Hi,

my main advice up-front: if you want good advice, give good details about the problem you face and enough background to let others understand what the real problem is and what your environmental constraints are.


Karjer Jdfjdf, 15.04.2010 08:03:
I know the theory of XML but have never used it really and
I'm a bit unsecure about it.

At least in Python, XML is trivial to use, as long as you use proper XML tools. It's a bit more tricky in Java, but there are some usable tools there, too. From what you write about the program, it's rather unlikely that is uses them, though.


Basically I'm doing the following:

1. retrieve data from a database ( instance in q )
2. pass the data to an external java-program that requires file-input

XML input, I assume. So this is the part where you generate your XML output from database input. Fair enough.


3. the java-program modifies the inputfile and creates an outputfile based on 
the inputfile

Is this program outside of your control or do you have the sources?

Does it do anything really complex and tricky, or could it be reimplemented in a couple of lines in Python? The mere fact that a Java program "is huge and takes minutes to run" doesn't mean much in general. That's often just due to a bad design.


4. I read the outputfile and try to parse it.

Is the output file a newly created XML file or does the Java program do text processing on the input file?


1 to 3 are performed by a seperate program that creates the XML
4 is a program that tries to parse it (and then perform other
modifications using python)

When I try to parse the outputfile it creates different errors such as:
    * ExpatError: not well-formed (invalid token):

Basically it ususally has something to do with not-well-formed XML.

I.e. not XML at all.


Unfortunately the Java-program also alters the content on essential
points such as inserting spaces in tags (e.g. id="value" to id = " value " ),

Any XML parser will handle the whitespace around 'id' and '=' for you, but the fact that the program alters the content of an 'id' attribute seems rather frightening.


The Java is really a b&%$#!, but I have
no alternatives because it is custommade (but very poorly imho).

You should make sure it's really carved into stone.
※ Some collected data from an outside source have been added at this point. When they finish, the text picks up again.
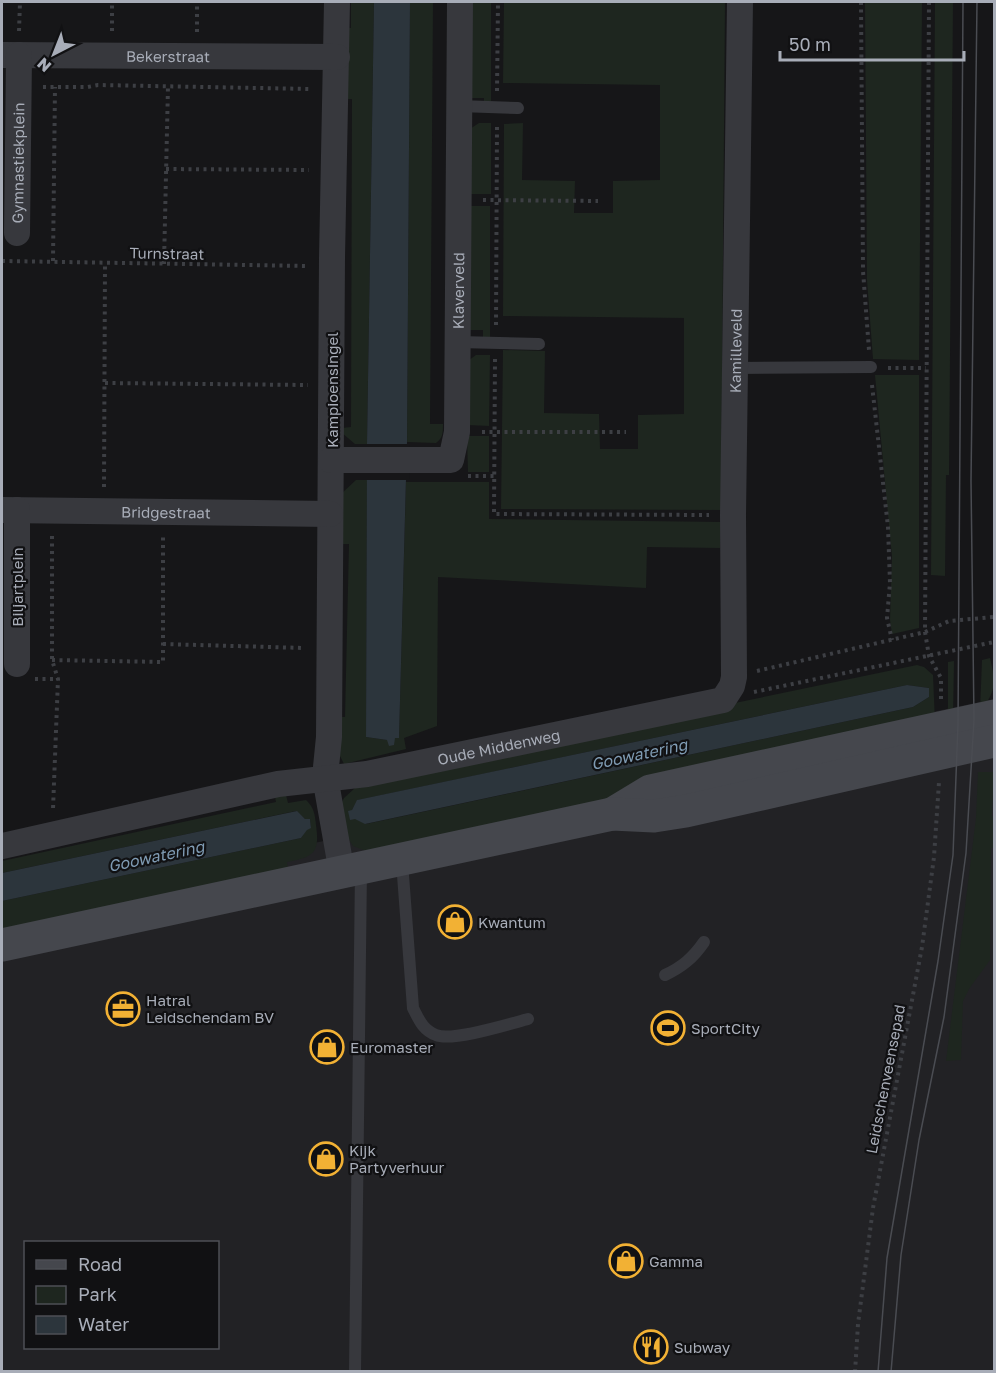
<svg xmlns="http://www.w3.org/2000/svg" width="996" height="1373" font-family="'Golos Text',sans-serif">
<style>
.built{fill:#222225;fill-rule:evenodd}
.green{fill:#1e261f;fill-rule:evenodd}
.water{fill:#2c353c}
.pier{fill:#161618}
.lines{fill:none;stroke-linecap:round;stroke-linejoin:round}
.path{stroke:#3d3f44;stroke-width:4;stroke-dasharray:3 4.5;stroke-linecap:butt}
.lane{stroke:#37383d;stroke-width:12}
.street{stroke:#37383d;stroke-width:26}
.secondary{stroke:#45474d;stroke-width:33}
.tram{stroke:#4a4c52;stroke-width:1.5}
.labels{text-anchor:middle;dominant-baseline:central;stroke-width:4.5;stroke-linejoin:round;paint-order:stroke}
.street-label{font-size:15px;fill:#a8adb8;stroke:#111113}
.poi-label{font-size:15px;fill:#a8adb8;stroke:#111113;text-anchor:start}
.water-label{font-size:16px;font-style:italic;fill:#7f9bb3;stroke:#111113}
</style>
<rect width="100%" height="100%" fill="#161618"/>
<path class="built" d="M 994,699 L 994,1371 L 2,1371 L 2,909 ZM 26,1242 L 218,1242 L 218,1348 L 26,1348 Z"/>
<g class="green">
<polygon points="351,2 374,2 367,444 355,444 341,432 342,428 351,427 352,99 344,99 344,28 351,28"/>
<path d="M 410,2 L 433,2 L 430,424 L 443,424 C 443,432 443,438 436,443 L 407,442 Z"/>
<polygon points="470,2 491,2 491,104 484,104 484,98 470,98"/>
<polygon points="504,2 725,2 721,510 501,509 503,350 545,351 544,413 599,414 600,449 638,449 638,415 684,414 684,318 503,316 504,124 523,123 522,180 575,181 574,213 613,213 613,181 660,180 660,85 503,83"/>
<polygon points="865,2 922,2 919,360 873,359 867,280"/>
<polygon points="935,2 953,2 949,475 946,475 945,576 931,575"/>
<polygon points="479,123 491,123 491,194 469,194 470,129"/>
<polygon points="469,206 490,206 490,339 483,339 483,330 468,330"/>
<polygon points="476,355 490,355 489,426 468,425 468,361"/>
<polygon points="875,375 919,375 919,628 892,634 890,620 892,557"/>
<polygon points="467,436 489,436 489,472 468,472"/>
<polygon points="356,480 367,480 366,737 387,740 399,737 406,482 489,482 489,519 721,522 720,548 647,547 646,588 438,577 437,726 404,738 406,749 344,764 340,756 339,717 345,717 349,544 341,544 341,494"/>
<path d="M 990,658 C 996,683 996,692 980,711 L 982,660 Z"/>
<polygon points="954,661 953,718 948,719 948,662"/>
<path d="M 917,665 L 924,667 L 933,675 L 935,722 L 608,803 L 366,851 L 353,846 L 345,833 L 340,806 L 344,798 L 355,788 L 720,710 L 730,704 ZM 907,685 L 929,688 L 929,697 L 913,707 L 366,824 L 352,810 L 358,800 Z"/>
<polygon points="978,772 994,772 992,816 994,817 994,848 991,848 990,960 969,989 963,1001 961,1060 946,1061 976,818"/>
<path d="M 286,795 L 288,803 L 306,800 C 314,807 315,815 316,825 C 320,853 314,857 287,862 L 288,869 L 2,930 L 2,901 L 301,838 L 307,829 L 311,827 L 310,819 L 305,819 L 296,811 L 2,873 L 2,861 L 276,802 L 275,797 Z"/>
</g>
<g class="water">
<polygon points="374,2 410,2 407,442 399,738 395,738 394,745 389,746 387,740 366,737 367,444"/>
<polygon points="907,685 929,688 929,697 913,707 365,824 355,819 350,820 348,811 352,810 357,800"/>
<polygon points="297,811 305,819 310,819 311,828 307,830 301,838 2,901 2,873"/>
</g>
<polygon class="pier" points="364,444 410,444 409,480 364,480"/>
<g class="lines">
<g class="path">
<polyline points="861,2 863,271 869,350"/>
<polyline points="929,2 925,632 929,656 941,678 941,699"/>
<polyline points="19,31 20,2"/>
<polyline points="112,31 112,2"/>
<polyline points="197,32 197,2"/>
<polyline points="43,87 88,87 98,85 311,89"/>
<polyline points="497,91 498,2"/>
<polyline points="166,169 309,170"/>
<polyline points="483,200 598,201"/>
<polyline points="2,261 308,266"/>
<polyline points="53,261 55,87"/>
<polyline points="164,264 168,86"/>
<polyline points="496,325 497,125"/>
<polyline points="495,359 494,514 709,515"/>
<polyline points="888,368 926,368"/>
<polyline points="105,383 308,385"/>
<polyline points="872,385 888,527 890,583 887,618 892,640"/>
<polyline points="482,432 626,432"/>
<polyline points="468,476 494,476"/>
<polyline points="104,487 105,264"/>
<polyline points="52,536 52,660 58,679 53,809"/>
<polyline points="163,644 305,648"/>
<polyline points="52,660 163,662 163,536"/>
<polyline points="757,671 925,632 949,621 994,617"/>
<polyline points="35,679 58,679"/>
<polyline points="754,692 994,642"/>
<polyline points="855,1372 858,1324 873,1208 922,947 934,857 939,782"/>
</g>
<g class="lane">
<polyline points="459,106 518,108"/>
<polyline points="458,342 539,344"/>
<polyline points="736,368 871,367"/>
<path d="M 402,862 L 413,1008 C 419,1020 423,1030 436,1035 C 452,1042 509,1024 528,1019"/>
<path d="M 665,975 C 682,967 693,958 704,942"/>
<polyline points="355,1372 361,869"/>
</g>
<g class="street">
<polyline points="337,2 332,258 329,737 325,777 342,873"/>
<path id="s1" d="M 2,55 L 337,57"/>
<path id="s2" d="M 17,233 L 19,55"/>
<path id="s3" d="M 331,460 L 451,460 L 457,432 L 460,2"/>
<path id="s4" d="M 2,510 L 330,514"/>
<polyline points="17,664 17,510"/>
<path id="s5" d="M 2,846 L 278,784 L 367,774 L 723,700 L 732,686 L 734,677 L 733,515 L 740,2"/>
</g>
<g class="secondary">
<polyline points="612,814 650,791 994,716"/>
<polyline points="2,945 612,814 654,816 686,811 994,741"/>
</g>
<g class="tram">
<polyline points="878,1372 887,1258 938,961 953,855 958,724 963,2"/>
<polyline points="891,1372 901,1255 919,1140 944,1017 966,853 974,720 971,481 977,2"/>
</g>
</g>
<defs>
<symbol id="shop-ring" viewBox="-11 -11 22 22"><circle r="9.5" fill="#111113" stroke="#f2b134" stroke-width="1.5"/><path d="M-5-2.5h2.3a2.7 3.5 0 0 1 5.4 0H5L5.5 6h-11ZM-1.5-2.5h3a1.5 2.3 0 0 0-3 0Z" fill="#f2b134"/></symbol>
<symbol id="office-ring" viewBox="-11 -11 22 22"><circle r="9.5" fill="#111113" stroke="#f2b134" stroke-width="1.5"/><path d="M-6-3h4V-5.5h4V-3h4V5H-6ZM-1-4.5V-3h2v-1.5ZM-6 0V1H6V0Z" fill="#f2b134"/></symbol>
<symbol id="stadium-ring" viewBox="-11 -11 22 22"><circle r="9.5" fill="#111113" stroke="#f2b134" stroke-width="1.5"/><path d="M0-5a6.5 5 0 1 0 0 10a6.5 5 0 1 0 0-10ZM-3.5-1.8h7v3.6h-7Z" fill="#f2b134"/></symbol>
<symbol id="restaurant-ring" viewBox="-11 -11 22 22"><circle r="9.5" fill="#111113" stroke="#f2b134" stroke-width="1.5"/><path d="M-5-6h1v4h1v-4h1v4h1v-4h1v5L-1.5 .5V6h-2V.5L-5-1ZM5-6V6H3V1.5H1.5Q1.5-4 5-6Z" fill="#f2b134"/></symbol>
</defs>
<g fill-rule="evenodd">
<use href="#shop-ring" x="436" y="903" width="38" height="38"/>
<use href="#office-ring" x="104" y="990" width="38" height="38"/>
<use href="#stadium-ring" x="649" y="1009" width="38" height="38"/>
<use href="#shop-ring" x="308" y="1028" width="38" height="38"/>
<use href="#shop-ring" x="307" y="1140" width="38" height="38"/>
<use href="#shop-ring" x="607" y="1242" width="38" height="38"/>
<use href="#restaurant-ring" x="632" y="1328" width="38" height="38"/>
</g>
<g class="labels">
<g class="street-label">
<text stroke="none"><textPath href="#s1" startOffset="166">Bekerstraat</textPath></text>
<text stroke="none"><textPath href="#s2" startOffset="70">Gymnastiekplein</textPath></text>
<text transform="translate(167 253) rotate(1)">Turnstraat</text>
<text stroke="none"><textPath href="#s3" startOffset="290">Klaverveld</textPath></text>
<text stroke="none"><textPath href="#s5" startOffset="1088">Kamilleveld</textPath></text>
<text transform="translate(332 390) rotate(-90)">Kampioensingel</text>
<text stroke="none"><textPath href="#s4" startOffset="164">Bridgestraat</textPath></text>
<text transform="translate(17 587) rotate(-90)">Biljartplein</text>
<text stroke="none"><textPath href="#s5" startOffset="507">Oude Middenweg</textPath></text>
<text transform="translate(885 1079) rotate(-79)">Leidschenveensepad</text>
</g>
<g class="poi-label">
<text x="478" y="922">Kwantum</text>
<text x="146" y="1000">Hatral<tspan x="146" dy="17">Leidschendam BV</tspan></text>
<text x="691" y="1028">SportCity</text>
<text x="350" y="1047">Euromaster</text>
<text x="349" y="1150">Kijk<tspan x="349" dy="17">Partyverhuur</tspan></text>
<text x="649" y="1261">Gamma</text>
<text x="674" y="1347">Subway</text>
</g>
<g class="water-label">
<text transform="translate(639 754) rotate(-12)">Goowatering</text>
<text transform="translate(156 856) rotate(-12)">Goowatering</text>
</g>
</g>
<rect width="996" height="1373" fill="none" stroke="#a8adb8" stroke-width="6"/>
<rect x="24" y="1241" width="195" height="108" fill="#111113" stroke="#4d4f55" stroke-width="1.5"/>
<rect x="36" y="1260" width="30" height="9" fill="#45474d" stroke="#4d4f55" stroke-width="1.5"/>
<text x="78" y="1271" font-size="18" fill="#a8adb8">Road</text>
<rect x="36" y="1286" width="30" height="18" fill="#1e261f" stroke="#4d4f55" stroke-width="1.5"/>
<text x="78" y="1301" font-size="18" fill="#a8adb8">Park</text>
<rect x="36" y="1316" width="30" height="18" fill="#2c353c" stroke="#4d4f55" stroke-width="1.5"/>
<text x="78" y="1331" font-size="18" fill="#a8adb8">Water</text>
<g transform="translate(54 54) rotate(222)" stroke="#111113" stroke-width="4.5" paint-order="stroke">
<path d="M0-4.5L10 22L0 15L-10 22Z" fill="#a8adb8"/>
<text y="-9" font-size="16" font-weight="bold" text-anchor="middle" fill="#a8adb8">N</text>
</g>
<path d="M780 51v9h184v-9" fill="none" stroke="#a8adb8" stroke-width="3"/>
<text x="789" y="51" font-size="18" fill="#a8adb8" stroke="#111113" stroke-width="4.5" paint-order="stroke">50 m</text>
</svg>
Could you give a hint about what the program actually does?


This means trying a few little things takes hours.
Because of the long load and processing time of the Java-program I'm forced
to store the output in a single file instead of processing it record by record.

Maybe you could reduce the input file size for testing, or does it really take 10 Minutes to run a small file through it?


Also each time I have to change something I have to modify functions in
different libraries that perform specific functions. This probably means
that I've not done it the right way in the first place.

Not sure I understand what you mean here.


      text = str('<record id="' + str(instance.id)+ '">\n' + \
'<date>' + str(instance.datetime) + '</date>\n' + \
'<order>' + instance.order + '</order>\n' + \
'</record>\n')

You can simplify this quite a lot. You almost certaionly don;t need
the outer str() and you probably don;t need the \ characters either.

I use a very simplified text-variable here. In reality I also include
other fields which contain numeric values as well. I use the \ to
keep each XML-tag on a seperate line to keep the overview.

You should really use a proper tool to generate the XML. I never used jaxml myself, but I guess it would do the job at hand. If the file isn't too large (a couple of MB maybe), you can also go with cElementTree and just create the file in memory before writing it out.


Also it might be easier to use a triple quoted string and format
characters to insert the dasta values.

That's certainly good advice if you really want to take the "string output" road. Check the tutorial for '%' string formatting.


Did you try to use the standard library tools that come with Python,
like elementTree or even sax?

I've been trying to do this with minidom, but I'm not sure if this
is the right solution because I'm pretty unaware of XML-writing/parsing

If anything, use cElementTree instead.


At the moment I'm tempted to do a line-by-line parse and trigger on
an identifier-string that identifies the end and start of a record.
But that way I'll never learn XML.

If the Java program really can't be forced into outputting XML, running an XML parser over the result is doomed to fail. XML is a very well specified format and a compliant XML parser is bound to reject anything that violates the spec.